Christmas

Why you should leave up your Christmas decorations until February

To bring cheer to the winter months, follow medieval tradition and keep your Christmas decorations up until 2 February

Image: Christmas tree at Kenilworth Castle

This year, why not do as our medieval ancestors did and leave up your festive adornments until Candlemas on 2 February?

The theory that it's bad luck to leave decorations up beyond Twelfth Night (around 6 January) is a modern take on the tradition, but doing so used to be normal practice in the medieval period.

Falling exactly 40 days after Christmas, Candlemas (or the Feast of the Purification of the Blessed Virgin Mary) was observed as the official end of Christmas in medieval England. The date itself was a great feast day and is so called because candles intended to be used in churches in the coming year would be blessed on that day. There were also candlelit processions in honour of the feast.

Image: Christmas wreath at Kenilworth

Evidence that decorations were kept up until the evening before Candlemas is well documented. To this day, Christmas cribs remain in place in many churches until Candlemas, and their removal is described in an early 17th-century poem:

Ceremony Upon Candlemas Eve, Robert Herrick (1591-1674)

Down with the rosemary, and so

Down with the bays and misletoe;

Down with the holly, ivy, all

Wherewith ye dress’d the Christmas hall;

That so the superstitious find

No one least branch there left behind;

For look, how many leaves there be

Neglected there, maids, trust to me,

So many goblins you shall see.

Image: Decorating a Christmas tree at Audley End House and Gardens

Dr Michael Carter, English Heritage’s Senior Properties Historian, said:

In the Middle Ages, houses would be decorated with greenery for the Christmas season on Christmas Eve day. The feast of Christmas started at around 4pm on Christmas Eve afternoon and continued until the Epiphany on 6 January.

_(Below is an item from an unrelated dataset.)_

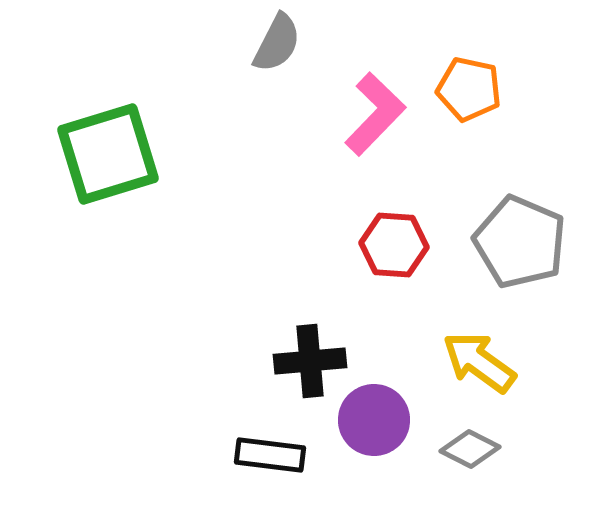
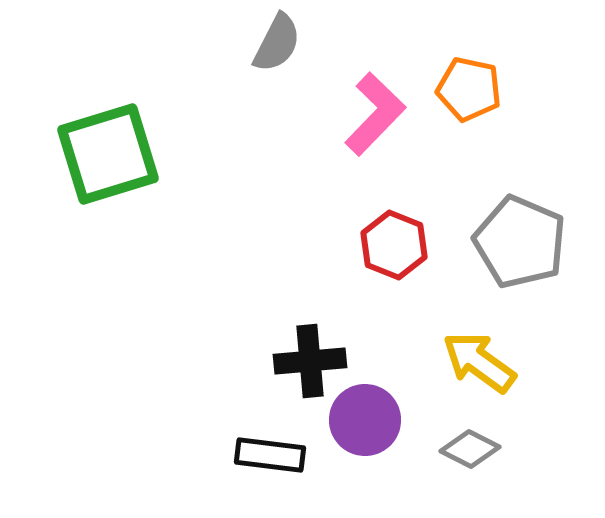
red hexagon: rotated 18 degrees clockwise
purple circle: moved 9 px left
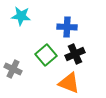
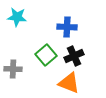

But contrary to popular belief, the Christmas season actually continues right through to Candlemas on 2 February - so there's no real reason why you should take your decorations down earlier.

The tradition that it is bad luck to keep decorations up after Twelfth Night and the Epiphany is a modern invention, although it may derive from the medieval notion that decorations left up after Candlemas eve would become possessed by goblins! I’m of the opinion that, after the year we’ve all had, we certainly deserve to keep the Christmas cheer going a little longer.